The plan: I provide a case of American pinot noir, 12 different producers, poured blind, in an Asian restaurant, the wines free for you.You pay: your equal share of communal food, plus tip…but nothing else. I provide the wine, tinfoil wrapping, and Sharpie ink, gratis.
Will you bring wine? Probably not because 12 bottles times 2 ounces each is 24 ounces of alcohol-laden grape juice. When in doubt, please bring nothing this time except four stems and cash, and we will recalibrate for the next time, probably April. Max 12 people.
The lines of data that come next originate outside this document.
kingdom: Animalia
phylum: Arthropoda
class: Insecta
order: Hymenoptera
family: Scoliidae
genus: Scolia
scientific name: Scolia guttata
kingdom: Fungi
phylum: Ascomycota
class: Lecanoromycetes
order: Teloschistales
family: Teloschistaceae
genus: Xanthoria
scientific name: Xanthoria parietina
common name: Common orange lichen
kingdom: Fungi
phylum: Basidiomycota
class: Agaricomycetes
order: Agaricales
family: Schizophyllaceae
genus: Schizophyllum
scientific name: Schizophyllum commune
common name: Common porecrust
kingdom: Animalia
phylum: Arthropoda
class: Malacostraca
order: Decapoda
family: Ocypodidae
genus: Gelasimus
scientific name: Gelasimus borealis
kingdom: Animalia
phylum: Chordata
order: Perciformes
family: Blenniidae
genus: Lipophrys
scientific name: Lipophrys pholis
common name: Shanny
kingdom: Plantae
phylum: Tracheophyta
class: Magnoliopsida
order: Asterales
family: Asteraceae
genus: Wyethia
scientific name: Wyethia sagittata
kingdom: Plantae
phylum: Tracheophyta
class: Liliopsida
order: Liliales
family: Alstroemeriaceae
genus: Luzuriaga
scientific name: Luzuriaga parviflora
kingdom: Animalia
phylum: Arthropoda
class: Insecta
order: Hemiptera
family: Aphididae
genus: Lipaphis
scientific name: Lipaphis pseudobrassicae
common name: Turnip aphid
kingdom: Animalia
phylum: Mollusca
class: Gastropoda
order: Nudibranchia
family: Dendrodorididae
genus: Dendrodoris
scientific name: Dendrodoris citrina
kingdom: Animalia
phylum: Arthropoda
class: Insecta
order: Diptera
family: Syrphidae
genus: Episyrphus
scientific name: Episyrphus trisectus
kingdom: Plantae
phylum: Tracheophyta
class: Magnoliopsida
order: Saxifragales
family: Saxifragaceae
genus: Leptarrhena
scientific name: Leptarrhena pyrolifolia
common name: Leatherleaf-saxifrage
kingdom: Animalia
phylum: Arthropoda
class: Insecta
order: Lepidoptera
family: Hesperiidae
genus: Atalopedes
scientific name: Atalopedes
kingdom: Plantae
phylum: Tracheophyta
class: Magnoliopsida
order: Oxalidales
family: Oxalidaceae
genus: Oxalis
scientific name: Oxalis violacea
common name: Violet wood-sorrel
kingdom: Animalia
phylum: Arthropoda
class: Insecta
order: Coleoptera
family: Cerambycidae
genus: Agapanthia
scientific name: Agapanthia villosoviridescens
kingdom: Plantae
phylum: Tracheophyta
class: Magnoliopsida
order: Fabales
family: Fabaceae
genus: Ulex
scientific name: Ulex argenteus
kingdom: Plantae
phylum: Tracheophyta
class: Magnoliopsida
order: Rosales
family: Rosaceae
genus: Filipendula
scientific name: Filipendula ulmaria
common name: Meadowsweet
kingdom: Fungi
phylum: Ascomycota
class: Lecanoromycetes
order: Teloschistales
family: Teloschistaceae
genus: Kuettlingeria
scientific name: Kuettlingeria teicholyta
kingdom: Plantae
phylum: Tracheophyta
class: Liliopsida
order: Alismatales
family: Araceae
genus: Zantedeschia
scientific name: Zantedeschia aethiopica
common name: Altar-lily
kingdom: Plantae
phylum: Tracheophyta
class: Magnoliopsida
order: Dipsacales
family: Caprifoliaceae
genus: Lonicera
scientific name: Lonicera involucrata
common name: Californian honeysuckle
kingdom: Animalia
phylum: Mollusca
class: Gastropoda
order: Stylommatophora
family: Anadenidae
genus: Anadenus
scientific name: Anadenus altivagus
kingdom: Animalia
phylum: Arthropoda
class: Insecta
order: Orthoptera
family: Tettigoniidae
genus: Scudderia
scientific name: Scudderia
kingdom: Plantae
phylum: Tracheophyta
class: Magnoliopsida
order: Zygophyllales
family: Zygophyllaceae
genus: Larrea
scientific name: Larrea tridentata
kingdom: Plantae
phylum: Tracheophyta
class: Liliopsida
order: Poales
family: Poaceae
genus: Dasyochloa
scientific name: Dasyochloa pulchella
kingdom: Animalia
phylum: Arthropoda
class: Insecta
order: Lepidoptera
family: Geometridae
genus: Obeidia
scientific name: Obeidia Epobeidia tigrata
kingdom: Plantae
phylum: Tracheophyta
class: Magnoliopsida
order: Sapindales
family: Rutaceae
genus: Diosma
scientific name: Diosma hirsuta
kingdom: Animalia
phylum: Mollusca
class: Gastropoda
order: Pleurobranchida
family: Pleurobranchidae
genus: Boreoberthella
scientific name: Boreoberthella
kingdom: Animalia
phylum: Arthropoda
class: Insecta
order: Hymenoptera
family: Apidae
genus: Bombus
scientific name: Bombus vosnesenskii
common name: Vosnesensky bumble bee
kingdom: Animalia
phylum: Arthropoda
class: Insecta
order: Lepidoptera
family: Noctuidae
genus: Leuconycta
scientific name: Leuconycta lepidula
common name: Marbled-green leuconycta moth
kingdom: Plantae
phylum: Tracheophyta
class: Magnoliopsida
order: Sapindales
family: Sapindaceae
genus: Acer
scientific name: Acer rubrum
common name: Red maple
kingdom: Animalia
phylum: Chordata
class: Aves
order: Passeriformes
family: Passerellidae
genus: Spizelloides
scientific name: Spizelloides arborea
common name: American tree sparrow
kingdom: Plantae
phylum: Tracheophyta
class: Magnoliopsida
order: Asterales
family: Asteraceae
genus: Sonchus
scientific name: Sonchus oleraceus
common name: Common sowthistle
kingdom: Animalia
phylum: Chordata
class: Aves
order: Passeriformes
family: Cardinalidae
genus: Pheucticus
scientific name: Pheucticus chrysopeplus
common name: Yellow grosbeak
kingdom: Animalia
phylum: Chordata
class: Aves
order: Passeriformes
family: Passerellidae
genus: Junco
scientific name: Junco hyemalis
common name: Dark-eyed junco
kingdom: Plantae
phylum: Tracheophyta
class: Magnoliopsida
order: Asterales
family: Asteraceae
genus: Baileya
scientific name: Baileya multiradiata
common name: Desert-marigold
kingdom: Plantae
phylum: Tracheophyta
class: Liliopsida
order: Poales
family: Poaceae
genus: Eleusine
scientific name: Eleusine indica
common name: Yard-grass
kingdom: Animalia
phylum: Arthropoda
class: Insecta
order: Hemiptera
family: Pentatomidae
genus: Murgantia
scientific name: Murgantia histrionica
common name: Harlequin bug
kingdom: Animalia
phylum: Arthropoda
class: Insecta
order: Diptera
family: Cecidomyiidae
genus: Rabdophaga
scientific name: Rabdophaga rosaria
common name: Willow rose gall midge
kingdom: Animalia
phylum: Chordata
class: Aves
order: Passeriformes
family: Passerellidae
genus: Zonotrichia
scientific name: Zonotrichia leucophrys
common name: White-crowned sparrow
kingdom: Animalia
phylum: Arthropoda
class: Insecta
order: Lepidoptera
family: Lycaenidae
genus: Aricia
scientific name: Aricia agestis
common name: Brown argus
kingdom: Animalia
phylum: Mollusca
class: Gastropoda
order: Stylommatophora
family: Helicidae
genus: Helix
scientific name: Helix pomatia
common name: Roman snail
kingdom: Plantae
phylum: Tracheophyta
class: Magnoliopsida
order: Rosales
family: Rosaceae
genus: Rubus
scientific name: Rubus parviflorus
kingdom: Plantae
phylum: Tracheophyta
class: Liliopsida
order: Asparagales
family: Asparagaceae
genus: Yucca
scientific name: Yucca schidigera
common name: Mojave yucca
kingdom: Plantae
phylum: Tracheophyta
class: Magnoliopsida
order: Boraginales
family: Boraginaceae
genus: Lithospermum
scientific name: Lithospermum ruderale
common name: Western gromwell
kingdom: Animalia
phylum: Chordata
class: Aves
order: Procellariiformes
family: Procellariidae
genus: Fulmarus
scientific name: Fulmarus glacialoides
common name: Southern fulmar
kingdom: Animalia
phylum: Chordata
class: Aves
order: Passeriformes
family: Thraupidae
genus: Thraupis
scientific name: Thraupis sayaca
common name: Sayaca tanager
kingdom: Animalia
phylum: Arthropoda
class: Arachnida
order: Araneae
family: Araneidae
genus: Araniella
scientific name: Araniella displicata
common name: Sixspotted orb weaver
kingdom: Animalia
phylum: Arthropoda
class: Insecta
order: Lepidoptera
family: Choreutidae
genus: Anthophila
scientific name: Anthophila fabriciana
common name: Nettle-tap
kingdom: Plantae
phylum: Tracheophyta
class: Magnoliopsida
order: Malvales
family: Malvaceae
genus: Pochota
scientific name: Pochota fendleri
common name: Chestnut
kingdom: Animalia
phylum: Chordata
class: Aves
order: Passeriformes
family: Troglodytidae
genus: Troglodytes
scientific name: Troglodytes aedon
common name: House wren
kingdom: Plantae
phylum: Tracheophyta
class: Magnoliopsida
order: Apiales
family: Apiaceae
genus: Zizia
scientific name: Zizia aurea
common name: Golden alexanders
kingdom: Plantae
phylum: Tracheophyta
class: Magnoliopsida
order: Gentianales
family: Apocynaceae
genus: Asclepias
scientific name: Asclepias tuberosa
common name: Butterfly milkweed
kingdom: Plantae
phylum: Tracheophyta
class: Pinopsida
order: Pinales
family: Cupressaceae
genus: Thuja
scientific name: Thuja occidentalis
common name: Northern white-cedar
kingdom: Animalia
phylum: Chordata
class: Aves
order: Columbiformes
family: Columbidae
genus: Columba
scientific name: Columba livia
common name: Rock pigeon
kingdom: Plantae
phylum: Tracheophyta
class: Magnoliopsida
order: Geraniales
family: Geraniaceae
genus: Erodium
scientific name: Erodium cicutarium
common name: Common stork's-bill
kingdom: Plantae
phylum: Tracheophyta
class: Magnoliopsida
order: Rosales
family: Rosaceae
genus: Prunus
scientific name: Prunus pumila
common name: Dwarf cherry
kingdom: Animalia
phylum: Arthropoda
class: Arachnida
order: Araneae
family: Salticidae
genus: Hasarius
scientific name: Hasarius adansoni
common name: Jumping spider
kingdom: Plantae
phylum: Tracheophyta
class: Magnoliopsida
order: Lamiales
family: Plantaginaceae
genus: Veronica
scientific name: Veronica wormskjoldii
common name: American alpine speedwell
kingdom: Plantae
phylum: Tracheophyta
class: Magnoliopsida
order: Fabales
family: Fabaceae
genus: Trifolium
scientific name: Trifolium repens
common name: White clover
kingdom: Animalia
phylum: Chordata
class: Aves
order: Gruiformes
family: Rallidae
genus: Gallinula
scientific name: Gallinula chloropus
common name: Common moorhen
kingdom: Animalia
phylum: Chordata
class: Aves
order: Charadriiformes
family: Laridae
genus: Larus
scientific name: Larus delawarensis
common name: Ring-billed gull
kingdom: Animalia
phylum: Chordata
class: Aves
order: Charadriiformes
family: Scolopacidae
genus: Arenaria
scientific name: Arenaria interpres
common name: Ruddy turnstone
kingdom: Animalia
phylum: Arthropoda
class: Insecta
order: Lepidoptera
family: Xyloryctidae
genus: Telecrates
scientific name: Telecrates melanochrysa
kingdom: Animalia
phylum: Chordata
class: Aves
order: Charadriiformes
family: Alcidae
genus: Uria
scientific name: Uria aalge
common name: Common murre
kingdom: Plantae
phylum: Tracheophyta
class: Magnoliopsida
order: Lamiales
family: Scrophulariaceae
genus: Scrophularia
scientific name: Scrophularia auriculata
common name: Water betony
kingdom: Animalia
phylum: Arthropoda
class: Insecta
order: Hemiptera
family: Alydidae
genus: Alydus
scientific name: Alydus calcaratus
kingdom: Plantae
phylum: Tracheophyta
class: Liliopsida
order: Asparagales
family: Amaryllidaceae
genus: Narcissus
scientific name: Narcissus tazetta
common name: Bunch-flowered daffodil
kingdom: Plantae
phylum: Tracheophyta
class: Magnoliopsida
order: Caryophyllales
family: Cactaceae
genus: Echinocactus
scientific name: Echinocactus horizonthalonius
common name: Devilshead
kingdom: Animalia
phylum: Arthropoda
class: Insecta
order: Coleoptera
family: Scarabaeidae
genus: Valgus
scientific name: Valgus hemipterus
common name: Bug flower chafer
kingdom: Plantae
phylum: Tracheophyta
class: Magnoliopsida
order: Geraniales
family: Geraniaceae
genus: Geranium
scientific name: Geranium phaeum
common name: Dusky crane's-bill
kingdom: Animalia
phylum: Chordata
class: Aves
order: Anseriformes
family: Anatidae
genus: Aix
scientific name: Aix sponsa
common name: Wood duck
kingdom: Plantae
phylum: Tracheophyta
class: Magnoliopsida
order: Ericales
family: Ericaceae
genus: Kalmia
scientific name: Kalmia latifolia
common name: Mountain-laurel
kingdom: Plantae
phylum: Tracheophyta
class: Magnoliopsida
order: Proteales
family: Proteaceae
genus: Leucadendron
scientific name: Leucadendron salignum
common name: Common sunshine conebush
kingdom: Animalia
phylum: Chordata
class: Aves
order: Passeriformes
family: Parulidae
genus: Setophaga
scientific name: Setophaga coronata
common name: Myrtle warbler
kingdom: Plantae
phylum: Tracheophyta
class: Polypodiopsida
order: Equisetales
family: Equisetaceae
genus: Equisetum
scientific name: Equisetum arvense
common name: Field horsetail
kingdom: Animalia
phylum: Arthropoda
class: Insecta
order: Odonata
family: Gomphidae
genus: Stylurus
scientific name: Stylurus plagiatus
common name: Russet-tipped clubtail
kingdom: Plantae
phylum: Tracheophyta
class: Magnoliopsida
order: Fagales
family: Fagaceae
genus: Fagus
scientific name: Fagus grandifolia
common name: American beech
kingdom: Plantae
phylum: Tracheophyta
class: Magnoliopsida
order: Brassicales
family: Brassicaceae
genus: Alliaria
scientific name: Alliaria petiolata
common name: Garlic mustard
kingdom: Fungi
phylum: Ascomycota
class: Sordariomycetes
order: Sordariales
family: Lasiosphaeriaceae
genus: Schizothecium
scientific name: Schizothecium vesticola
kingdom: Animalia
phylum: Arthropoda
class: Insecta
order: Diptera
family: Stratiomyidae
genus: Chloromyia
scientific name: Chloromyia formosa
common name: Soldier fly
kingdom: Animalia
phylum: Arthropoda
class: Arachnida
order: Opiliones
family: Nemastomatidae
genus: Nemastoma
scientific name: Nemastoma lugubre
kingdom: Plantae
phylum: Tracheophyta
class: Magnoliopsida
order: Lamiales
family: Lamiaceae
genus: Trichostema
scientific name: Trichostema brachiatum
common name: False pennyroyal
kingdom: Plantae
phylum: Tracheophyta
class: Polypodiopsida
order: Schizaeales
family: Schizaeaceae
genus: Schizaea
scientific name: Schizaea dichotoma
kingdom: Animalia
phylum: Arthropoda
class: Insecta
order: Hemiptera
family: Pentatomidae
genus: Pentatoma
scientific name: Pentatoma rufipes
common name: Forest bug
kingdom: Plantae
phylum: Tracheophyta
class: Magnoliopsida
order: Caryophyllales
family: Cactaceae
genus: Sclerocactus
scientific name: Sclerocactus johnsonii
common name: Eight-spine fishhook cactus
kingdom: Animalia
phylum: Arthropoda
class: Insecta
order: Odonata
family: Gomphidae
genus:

Update. Here is the proposed menu. Chef Liu has won competitions in Beijing as well as here and he curated the menu for us. It’s $60 plus tax plus tip, zero corkage. A little bit pricey. But you will be getting a world class $130 or so experience for the food alone. The other time I ate at a Chef Liu dinner it was $160 per and no one complained.
Thank you George for a flawless event and Melanie for connecting us with one of a kind dishes (I am going back soon to try other dishes on my own). The flights were well thought out. The first, oldest flight was my favorite, but the 2010 Thomas in the second flight was the stunner for me.
Thanks for organizing such a wonderful event, George!
Now a few thoughts about the wine format. I may be an outlier, but I blind taste a lot. The downside is, in a lot of formats, there is less learning. The extreme is a certain person’s frenetic alpha-ADHD chaos, where too many wines are opened, people are tasting different wines at any one time, still bagged wines are set aside, multiple conversations are going on, actually revealed wines are often by some sub-group of maybe a quarter of the table, some degree of uncertainty when asserting yourself to reveal the still bagged wines, then a flurry of unveiling and not getting a good grasp of which was which, or getting a look at the labels. That’s an extreme, but how do you imprint anything from that?
Yours was well organized, but I’d assert blind tasting and constructive discussion about the wines are different. Your concern was suggestive bias. But, discussion can assist in framing what a wine is about, as can seeing what it is. That imprints knowledge. Most of us weren’t familiar with most of these wines to begin with, which makes them semi-blind.
Getting some time with a flight before a food course, then tasting them with that course worked great. My vote would be in that vein, where the wines aren’t blind. Where we all get some time to observe the wines, then can start discussing them, so a respectful progression.
It was great having a private room and round table, so we could all hear each other.
So you’re saying nonblind? For me that would work for the next two theme dinners. For the pinots, there’s a lot of associations, good and bad, with most of the bottlings I served. I dudnt want to gear chatter about what a wine is reputed to be like, or is supposed to be like, until we had a chance to firm at least a preliminary opinion. For the US syrahs and the Beaunes, at a minimum I’ll reveal sooner.